• Page text:
+===+

Using the identity \(\int_{-\infty}^{\infty}e^{-2|x-y|}\,dy=1\) and \(\| V\|_{L^{2}}=\| V_{0}\|_{L^{2}}\) (see Lemma 1), we have

$$\begin{aligned}& \biggl\vert -\frac{1}{2} \int_{-\infty}^{x} e^{-x+y}V(t,y)\,dy+ \frac{1}{2} \int _{x}^{\infty}e^{-y+x}V(t,y)\,dy \biggr\vert \\& \quad \leq\frac{1}{2} \int_{-\infty}^{x} e^{-x+y} \bigl\vert V(t,y) \bigr\vert \,dy+\frac{1}{2} \int _{x}^{\infty}e^{-y+x} \bigl\vert V(t,y) \bigr\vert \,dy \\& \quad \leq \biggl( \int_{-\infty}^{\infty}e^{-2 \vert x-y \vert }\,dy \biggr)^{\frac{1}{2}} \biggl( \int_{-\infty}^{\infty}V^{2}(t,y)\,dy \biggr)^{\frac{1}{2}} \\& \quad \leq\| V\|_{L^{2}(\mathbb{R})} \\& \quad =\| V_{0}\|_{L^{2}(\mathbb{R})}, \end{aligned}$$
(15)

+===+

• Data provided:
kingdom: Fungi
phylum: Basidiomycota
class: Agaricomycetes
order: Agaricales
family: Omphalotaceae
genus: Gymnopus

+===+

• Objectives:
a. In the derivation, what are all the distinct ranges of integration?
b. Answer these about the derivation, one line each:
(i) What value does the identity give for the integral of e^{−2|x−y|} with respect to y over the whole real line?
(ii) Which lemma is cited for ‖V‖_{L²} = ‖V₀‖_{L²}?
(iii) What number labels the chain of inequalities?
c. Extend the derivation past its last line, carrying the argument on from equation (15).

• Answers to the exercises:
a. From −∞ to x; from x to ∞; from −∞ to ∞.

b.
(i) 1
(ii) Lemma 1
(iii) (15)

c.
from which together with (13) we derive that (12) holds.

From (13)–(15), we derive that

$$\begin{aligned} \biggl\vert \int_{0}^{t}\frac{dV(t,p(t,x))}{dt}\,dt \biggr\vert \leq& \frac{1}{2} \int_{0}^{t} \biggl\vert \int _{-\infty}^{\infty}e^{-| p(t,x)-y|}\frac{\partial}{\partial y}V(t,y) \,dy \biggr\vert \,dt \\ \leq& t\| V_{0}\|_{L^{2}(\mathbb{R})}, \end{aligned}$$
(16)

from which we obtain

$$ \bigl\vert V\bigl(t,p(t,x)\bigr) \bigr\vert \leq \bigl\Vert V \bigl(t,p(t,x)\bigr) \bigr\Vert _{L^{\infty}}\leq t\| V_{0} \|_{L^{2}(\mathbb {R})}+\| V_{0}\|_{L^{\infty}}. $$
(17)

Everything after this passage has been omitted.